___ Supplied records

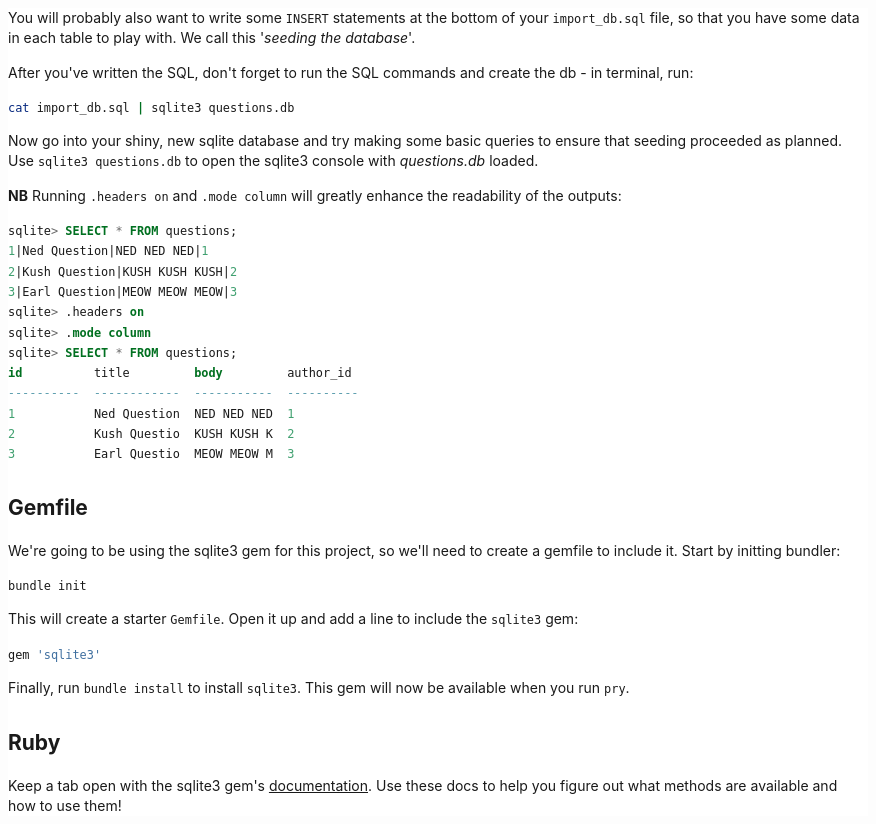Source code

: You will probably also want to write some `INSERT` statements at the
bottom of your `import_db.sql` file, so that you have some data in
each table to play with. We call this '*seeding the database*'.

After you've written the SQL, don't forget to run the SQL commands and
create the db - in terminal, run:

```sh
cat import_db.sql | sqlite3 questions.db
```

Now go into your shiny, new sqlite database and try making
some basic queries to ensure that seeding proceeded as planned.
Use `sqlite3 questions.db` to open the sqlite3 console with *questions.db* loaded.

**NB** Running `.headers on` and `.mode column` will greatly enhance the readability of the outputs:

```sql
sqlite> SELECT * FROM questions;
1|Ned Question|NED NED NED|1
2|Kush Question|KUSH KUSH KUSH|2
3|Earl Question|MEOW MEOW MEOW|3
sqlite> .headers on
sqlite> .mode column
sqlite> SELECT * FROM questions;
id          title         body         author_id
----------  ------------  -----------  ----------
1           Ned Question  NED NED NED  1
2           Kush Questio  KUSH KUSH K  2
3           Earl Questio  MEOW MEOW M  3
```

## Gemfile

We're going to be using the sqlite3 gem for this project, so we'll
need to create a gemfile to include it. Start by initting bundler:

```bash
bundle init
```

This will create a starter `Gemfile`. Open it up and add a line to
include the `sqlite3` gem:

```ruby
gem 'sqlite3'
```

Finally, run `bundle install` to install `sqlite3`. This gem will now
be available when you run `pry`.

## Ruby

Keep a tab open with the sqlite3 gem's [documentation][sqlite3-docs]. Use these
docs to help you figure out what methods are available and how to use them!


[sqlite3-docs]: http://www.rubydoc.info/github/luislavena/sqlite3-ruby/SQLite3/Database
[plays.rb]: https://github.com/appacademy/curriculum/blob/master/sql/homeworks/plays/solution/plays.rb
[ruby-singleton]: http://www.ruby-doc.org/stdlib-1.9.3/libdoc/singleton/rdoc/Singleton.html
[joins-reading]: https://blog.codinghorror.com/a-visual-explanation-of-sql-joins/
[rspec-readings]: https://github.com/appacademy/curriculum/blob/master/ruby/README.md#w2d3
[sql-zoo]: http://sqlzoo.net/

______

Only the lines from where the data begins to the line with "some basic queries", both of them included, should be reproduced word for word; no pictures.

## [Exercise response]
Source code

: You will probably also want to write some `INSERT` statements at the
bottom of your `import_db.sql` file, so that you have some data in
each table to play with. We call this '*seeding the database*'.

After you've written the SQL, don't forget to run the SQL commands and
create the db - in terminal, run:

```sh
cat import_db.sql | sqlite3 questions.db
```

Now go into your shiny, new sqlite database and try making
some basic queries to ensure that seeding proceeded as planned.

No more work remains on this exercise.